Why Are Some People Afraid of Holes?

The holes in Ethiopian Injera bread are disconcerting to some people. (Photo: Quinn Dombrowski [CC BY-SA 2.0]/Flickr)

If you think about it, trypophobia — or fear of holes — isn't that strange. Holes can get you into trouble; think about falling into a well or being sucked into sinkholes. Conversely, strange things often crawling out of holes, and all these scenarios could potentially cause injury or death.

"Trypophobia" was coined online in 2005 by those who experience the fear. Most people who say they have trypophobia are disgusted by items, typically organic in nature, that have holes in them. Think Swiss cheese, coral, sponges, Ethiopian Injera bread and lotus seedheads, for example. But they might not be true phobics. A phobia is more of an extreme fear or terror. The American Psychiatric Association's "Diagnostic and Statistical Manual of Mental Disorders" says to be a real phobia, it must interfere "significantly with the person's normal routine."

Swiss cheese may not always have holes in it, due to changes in milk processing, but as long as it does, some people will find it objectionable. (Photo: Africa Studio/Shutterstock)

Psychiatrist Carol Mathews told NPR, "There might really be people out there with phobias to holes, because people can really have a phobia to anything, but just reading what's on the Internet, that doesn't seem to be what people actually have." Whether you're genuinely phobic to things with holes in them or just feel generally uncomfortable looking at them, researchers have been looking into the phenomenon in recent years.

lotus seed
Some people are uncomfortable by the holes in lotus seed heads. (Photo: battler/Shutterstock)

Was this discomfort with hole-y images an unconscious reaction, as people said it was? And if so, what could be causing it? In 2013, the aptly titled paper "Fear of Holes" was published. Scientists at the Center for Brain Science at the University of Essex in England sourced a number of images that trypophobics had identified as causing a negative reaction and did a spectral analysis on them. They found that the images had a spectral pattern "associated with uncomfortable visual images, namely, high-contrast energy at midrange spatial frequencies." So there was a similarity between the types and spacing of holes in the images trypophobics found alarming and other uncomfortable visual images.

"Critically, we found that a range of potentially dangerous animals also possess this spectral characteristic. We argue that although sufferers are not conscious of the association, the phobia arises in part because the inducing stimuli share basic visual characteristics with dangerous organisms, characteristics that are low level and easily computed, and therefore facilitate a rapid nonconscious response," the researchers wrote in the abstract for the paper.

ancient sponge
A fossil sponge from the Cretaceous. It would have lived hundreds of millions of years after its first sponge ancestors. (Photo: Wilson44691 [public domain]/Wikimedia Commons)
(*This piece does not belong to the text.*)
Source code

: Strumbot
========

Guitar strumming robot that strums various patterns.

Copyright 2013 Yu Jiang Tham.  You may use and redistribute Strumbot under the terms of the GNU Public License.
And in a 2015 paper, another set of researchers developed a trypophobia test. "The trypophobia questionnaire (TQ) was based on reports of various symptom types, but it nevertheless demonstrated a single construct, with high internal consistency and test-retest reliability," the scientists wrote in their abstract. With such a test available, it becomes closer to possible that this sensitivity isn't just "all made up," as some critics have asserted.

But what are these innocent corals, sponges, cakes and bubbled chocolates reminding people of deep-down that's causing such a reaction? There seem to be two main theories. From the Essex study, the spectral pattern is associated with other "uncomfortable images" — those images were of skin colorations of dangerous or poisonous animals. Even people without trypophobia find some of those patterns disquieting to look at.
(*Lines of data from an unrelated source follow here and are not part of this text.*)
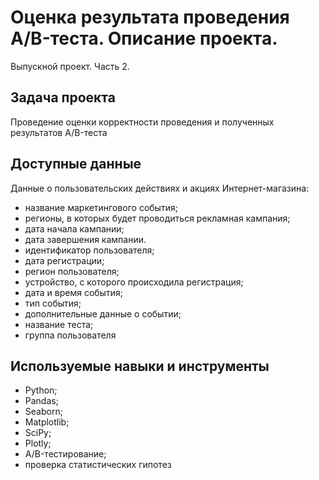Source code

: # Оценка результата проведения A/B-теста. Описание проекта.
Выпускной проект. Часть 2.

## Задача проекта

Проведение оценки корректности проведения и полученных результатов A/B-теста

## Доступные данные 

Данные о пользовательских действиях и акциях Интернет-магазина:

- название маркетингового события;
- регионы, в которых будет проводиться рекламная кампания;
- дата начала кампании;
- дата завершения кампании.
- идентификатор пользователя;
- дата регистрации;
- регион пользователя;
- устройство, с которого происходила регистрация;
- дата и время события;
- тип события;
- дополнительные данные о событии;
- название теста;
- группа пользователя

## Используемые навыки и инструменты

- Python; 
- Pandas; 
- Seaborn;
- Matplotlib;
- SciPy;
- Plotly; 
- A/B-тестирование;
- проверка статистических гипотез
A boulder coral undergoing a bleaching event in Raja Ampat, Indonesia. (Photo: Ethan Daniels/Shutterstock)

Another theory is that throughout human history, sores, boils, scars, and other skin lesions were much more common than today, and we have a built in disgust of them because some of those skin issues can be contagious. Staying away from them, or the people who had them, might have kept our ancient ancestors healthier than those who didn't avoid these skin problems. We get a bit of this perspective from a trypophobic on Facebook, who wrote: "I was stung by a bee in high school on my outer thigh. I had an allergic reaction, and my skin started to swell. The swelling was so bad,I could see each individual pore on my leg and I freaked out. Since then, I have not been able to look at clusters of holes without getting the heebie-jeebies."

And what about the opposite? I find many of the above images attractive and interesting (but I also have a penchant for bugs and spiders, snakes and reptiles). Could there be such a thing as trypophilia?

So even though this phobia may have gotten initial recognition as people on the internet bonded over their shared revulsion, there may be something more to it, though researchers haven't solved the mystery yet.